| YOUR GOAL |
In the material below, rewrite everything from the line containing "Negozio di sedie da giardino a Goro" down to the line containing "1896 έως το 1986. Έκανε", both included, as a Markdown table with the columns Row and Line. Give each line with its row number and leave out blank lines.

| INPUT MATERIAL |
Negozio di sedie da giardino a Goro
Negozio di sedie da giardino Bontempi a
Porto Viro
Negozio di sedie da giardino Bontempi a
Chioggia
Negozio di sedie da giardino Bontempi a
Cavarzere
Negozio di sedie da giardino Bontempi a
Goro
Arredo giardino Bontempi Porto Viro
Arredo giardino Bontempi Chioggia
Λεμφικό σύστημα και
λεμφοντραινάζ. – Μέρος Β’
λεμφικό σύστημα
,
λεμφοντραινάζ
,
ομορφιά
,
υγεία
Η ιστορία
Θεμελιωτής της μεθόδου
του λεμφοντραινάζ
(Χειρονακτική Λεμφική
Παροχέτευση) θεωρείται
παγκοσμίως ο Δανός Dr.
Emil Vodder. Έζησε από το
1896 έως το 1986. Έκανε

* * *

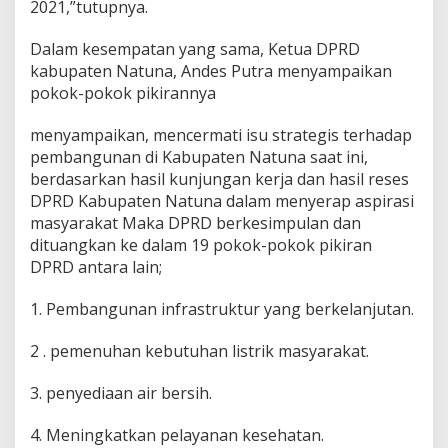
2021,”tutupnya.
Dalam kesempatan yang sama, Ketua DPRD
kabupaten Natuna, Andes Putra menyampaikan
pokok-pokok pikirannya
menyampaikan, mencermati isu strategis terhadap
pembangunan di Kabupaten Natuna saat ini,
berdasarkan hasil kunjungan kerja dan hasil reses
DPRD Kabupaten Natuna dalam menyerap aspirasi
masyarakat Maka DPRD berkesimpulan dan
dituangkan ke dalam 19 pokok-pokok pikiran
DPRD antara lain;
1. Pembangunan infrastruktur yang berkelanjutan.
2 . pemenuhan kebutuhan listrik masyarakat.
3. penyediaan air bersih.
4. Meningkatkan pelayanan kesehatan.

==

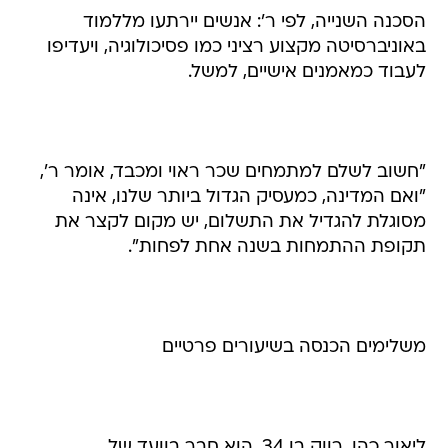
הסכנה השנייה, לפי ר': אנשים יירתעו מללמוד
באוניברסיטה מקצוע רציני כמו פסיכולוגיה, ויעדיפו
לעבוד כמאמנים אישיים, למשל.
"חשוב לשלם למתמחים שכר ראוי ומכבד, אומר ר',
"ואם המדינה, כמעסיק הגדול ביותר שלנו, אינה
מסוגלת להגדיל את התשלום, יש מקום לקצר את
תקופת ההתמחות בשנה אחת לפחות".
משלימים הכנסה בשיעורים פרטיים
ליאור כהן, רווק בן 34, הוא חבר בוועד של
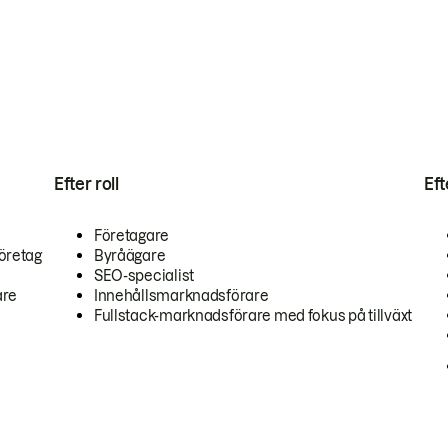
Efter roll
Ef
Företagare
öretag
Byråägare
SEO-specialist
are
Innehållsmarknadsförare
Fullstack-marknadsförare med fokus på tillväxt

| RESULT FOR THIS TASK |
| Row | Line |
|---|---|
| 1 | Negozio di sedie da giardino a Goro |
| 2 | Negozio di sedie da giardino Bontempi a |
| 3 | Porto Viro |
| 4 | Negozio di sedie da giardino Bontempi a |
| 5 | Chioggia |
| 6 | Negozio di sedie da giardino Bontempi a |
| 7 | Cavarzere |
| 8 | Negozio di sedie da giardino Bontempi a |
| 9 | Goro |
| 10 | Arredo giardino Bontempi Porto Viro |
| 11 | Arredo giardino Bontempi Chioggia |
| 12 | Λεμφικό σύστημα και |
| 13 | λεμφοντραινάζ. – Μέρος Β’ |
| 14 | λεμφικό σύστημα |
| 15 | , |
| 16 | λεμφοντραινάζ |
| 17 | , |
| 18 | ομορφιά |
| 19 | , |
| 20 | υγεία |
| 21 | Η ιστορία |
| 22 | Θεμελιωτής της μεθόδου |
| 23 | του λεμφοντραινάζ |
| 24 | (Χειρονακτική Λεμφική |
| 25 | Παροχέτευση) θεωρείται |
| 26 | παγκοσμίως ο Δανός Dr. |
| 27 | Emil Vodder. Έζησε από το |
| 28 | 1896 έως το 1986. Έκανε |